Worldwide meta-analysis studies covering millions of people

After 2011 more and more evidence has continued to be built up. Canadian authors after reviewing and performing some meta-analysis studies wrote a conclusion that exposure to pioglitazone is associated with an increased risk of bladder cancer and they’ve also stressed the inference of causality between the larger cumulative doses and longer duration of pioglitazone use and the greater risks of bladder cancer [11]. Furthermore, in 2012, an author writing in another well-known pharmacology textbook stated frankly: “the risk of bladder cancer appears to be cumulatively increased with high doses”, the author added that because of toxicities the FDA restrict rosiglitazone to small populations including some who “don’t wish to be on pioglitazone or a pioglitazone containing drug”! [12].

In another meta-analysis that involved five studies included 2 350 908 diabetic patients, pioglitazone was found to be associated with a significantly higher risk of bladder cancer (relative risk [RR] 1.17, 95% Confidence Interval (CI) 1.03-1.32, P=0.013) [13]. Furthermore, in 2013, six studies involving 215 142 patients using pioglitazone, with a median period of follow-up of 44 months revealed that the hazard of developing bladder cancer was significantly higher in patients using pioglitazone (hazard ratio 1.23; 95% CI 1.09-1.39; I²=0%) compared with control groups [14]. Still other authors have also showed that a relatively short duration of pioglitazone treatment was associated with the occurrence of bladder cancer [15].

Mammon sends the FDA his deepest gratitude

Mammon, I think, couldn’t do better; the drug nowadays heavily restricted in the developed countries is exported and heavily prescribed in the developing countries where a lot is being offered by the pharmaceutical industry to tempt the ignorant as well as the heartless prescribers. Furthermore, even the simple fact that early stoppage of pioglitazone is highly likely to save lives is being unknown or hidden in these countries; Zhu et al. [13] showed that there’s no relation between pioglitazone and bladder cancer was found for duration of therapy <12 months and cumulative dose <28.000 mg. The relative risk for bladder cancer in subjects with 12-24 months of pioglitazone use was 1.34 (95% CI 1.08-1.66, P=0.008). The effect was even stronger for cumulative treatment duration >24 months (RR 1.38, 95% CI 1.12-1.70, P=0.003) [13].

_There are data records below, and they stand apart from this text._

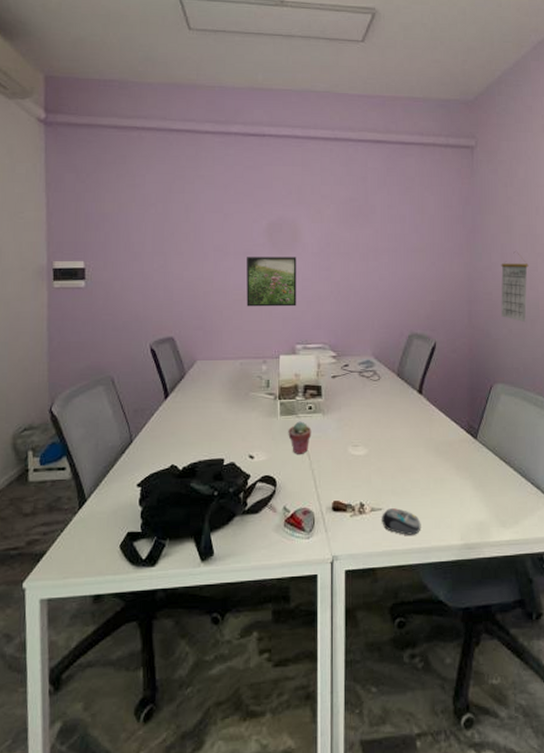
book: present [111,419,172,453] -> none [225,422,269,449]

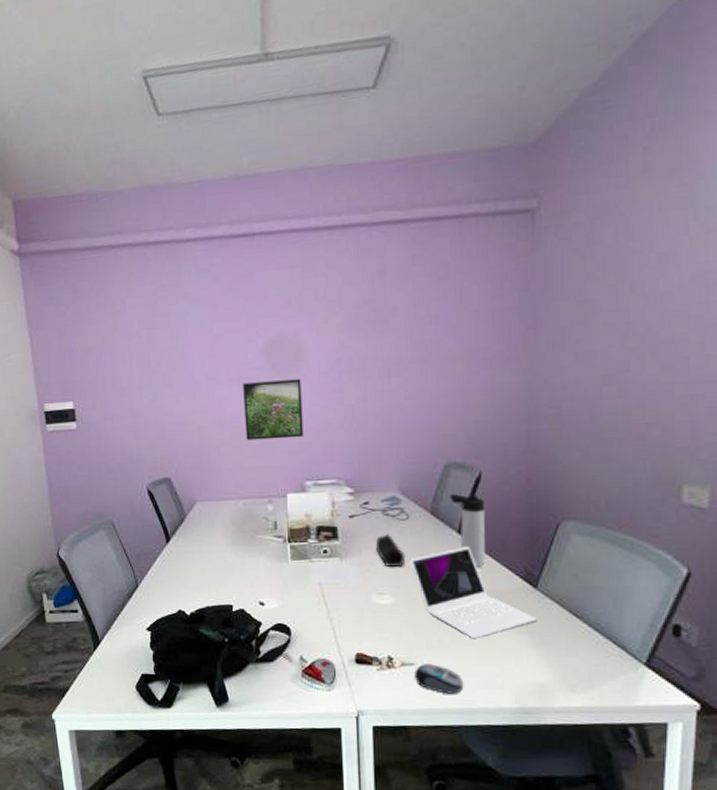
potted succulent: present [288,421,312,454] -> none [301,566,328,602]
pencil case: none [352,393,377,422] -> present [375,534,406,568]
laptop: none [380,403,477,485] -> present [410,545,537,639]
thermos bottle: none [412,360,439,422] -> present [450,494,486,567]
calendar: present [501,251,529,322] -> none [573,348,617,441]

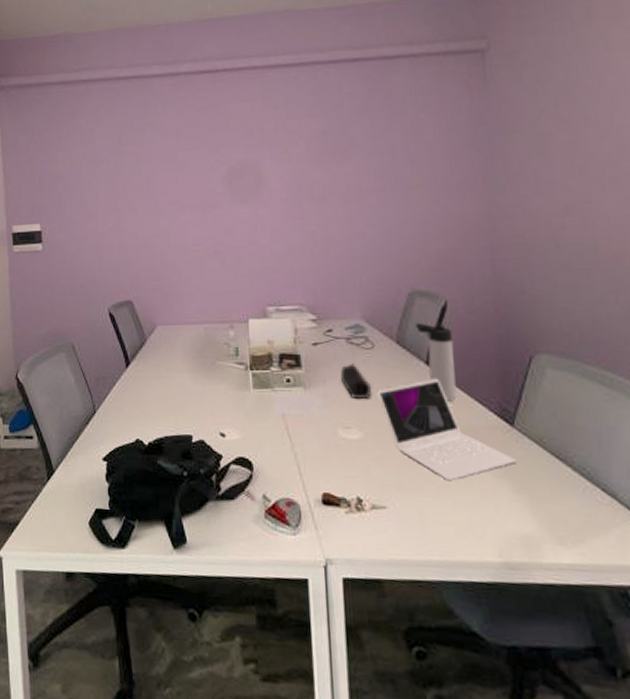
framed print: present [243,379,304,441] -> none [205,205,265,265]
computer mouse: present [414,664,464,694] -> none [386,507,441,544]

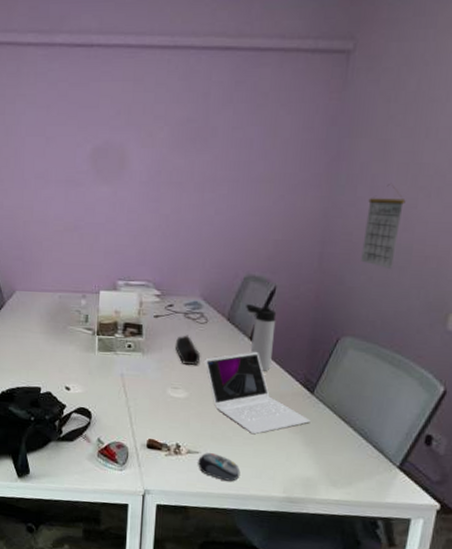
computer mouse: none [386,507,441,544] -> present [198,453,241,481]
calendar: none [535,179,579,271] -> present [361,184,406,268]

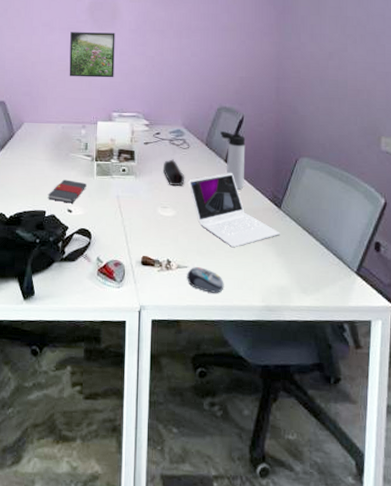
book: none [42,354,87,381] -> present [47,179,87,204]
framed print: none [67,185,123,240] -> present [69,32,115,78]
calendar: present [361,184,406,268] -> none [309,32,338,100]

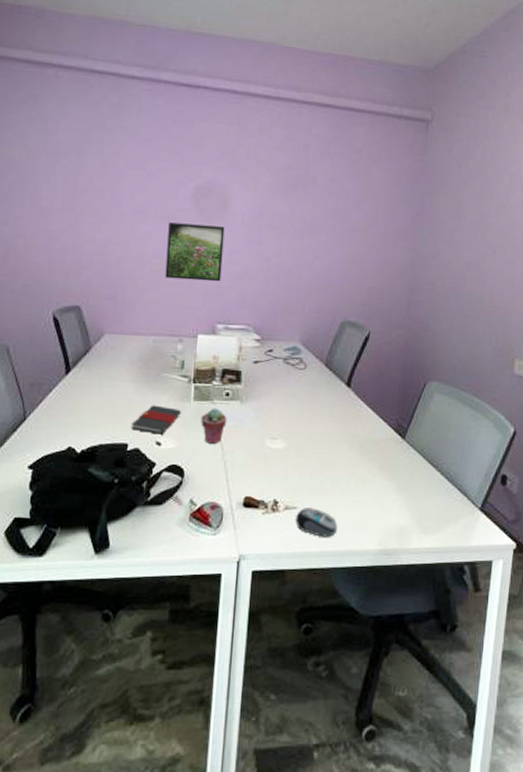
potted succulent: none [103,182,125,212] -> present [201,408,227,444]
pencil case: present [162,159,185,187] -> none [274,381,300,414]
laptop: present [189,172,280,248] -> none [303,397,403,485]
thermos bottle: present [220,131,246,190] -> none [343,349,371,418]

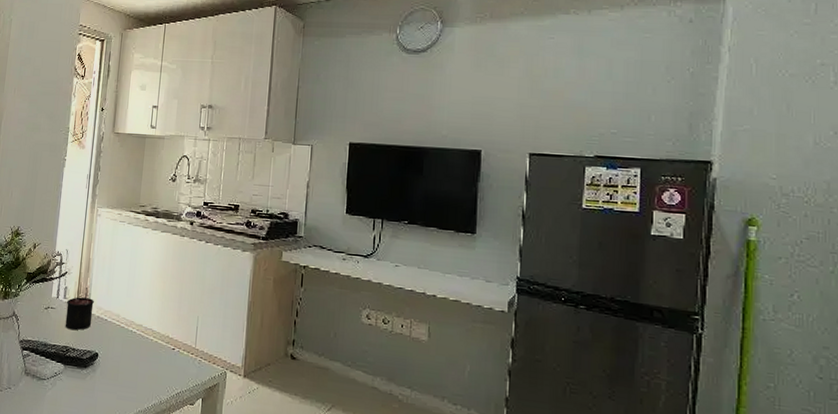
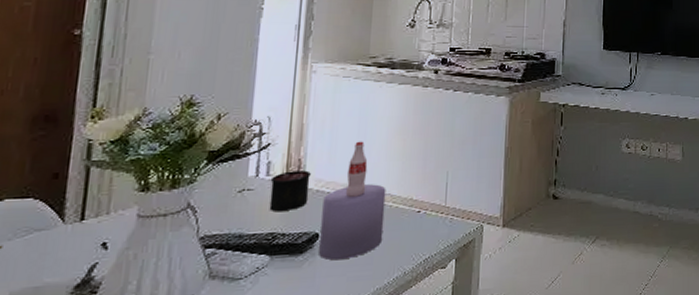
bottle: none [98,278,149,380] -> present [319,141,386,260]

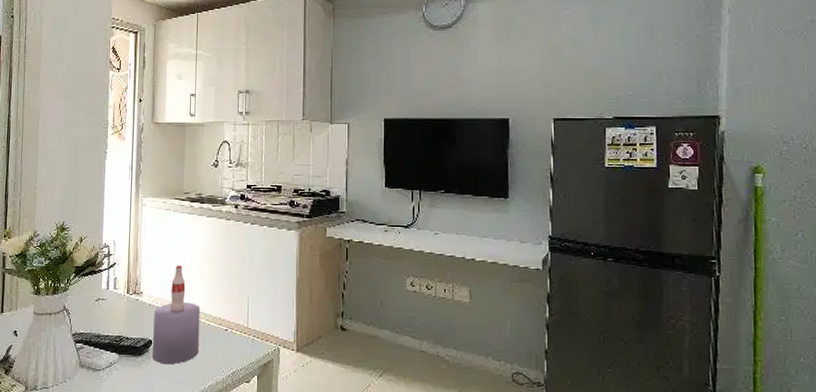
candle: present [269,159,311,212] -> none [116,277,144,320]

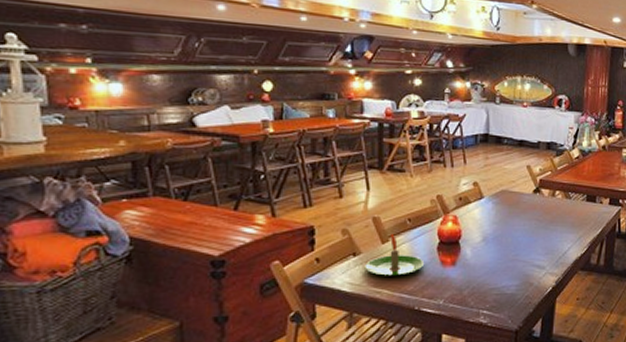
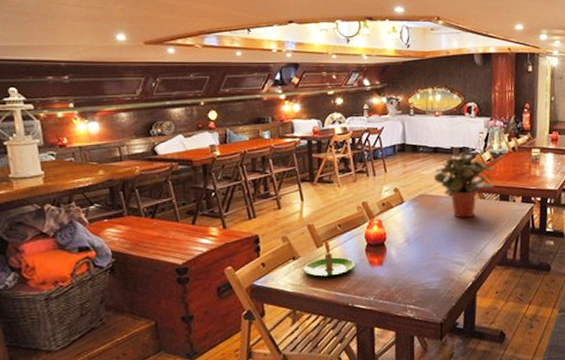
potted plant: none [517,147,585,218] -> present [433,152,497,218]

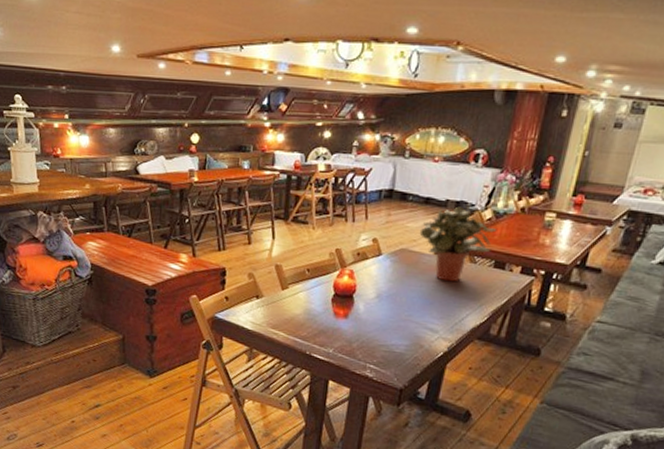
candle: present [303,239,355,277] -> none [265,282,319,321]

Hilariously, in the official FDA website you may read: “at this time, FDA has not concluded that Actos increases the risk of bladder cancer” just below the phrase: “an increased risk of bladder cancer was observed among patients with the longest exposure to Actos, as well as in those exposed to the highest cumulative dose of Actos”! You may also read in the same page what the FDA is relying on: “The drug manufacturer, Takeda, has conducted a planned analysis of the study data at the fiveyear mark, and submitted their results to FDA”! [4].

Risk benefit ratio

Moreover, If we remind that pioglitazone treatment is not only associated with increased risk of urinary bladder carcinogenicity but also is associated with an increased risk of fractures in both men and women; that fracture risk is increased even in younger women and that pioglitazone is also associated with a higher incidence of hospitalization for heart failure then one may wonder if any claimed benefit may overcome these risks [16,17]. You may also consider supporting my urgent request demanding that this drug should not be exported to our poor developing countries.

Conclusion – To Remain Silent Means You Share in the Crime

In my opinion as a physician, pharmacologist and first as a human being; the FDA waiting for more results regarding pioglitazone urinary bladder carcinogenicity is not appropriate at all, this should be disregarded and we shouldn’t remain silent towards the enormous evidence that has been already revealed; we should work hard and fast to ban pioglitazone further entrance to the developing countries. I believe this what the founding fathers of USA would do if they were among us today.

The author declares that there’s no conflict of interest of any sort with anyone who may be offended by this article.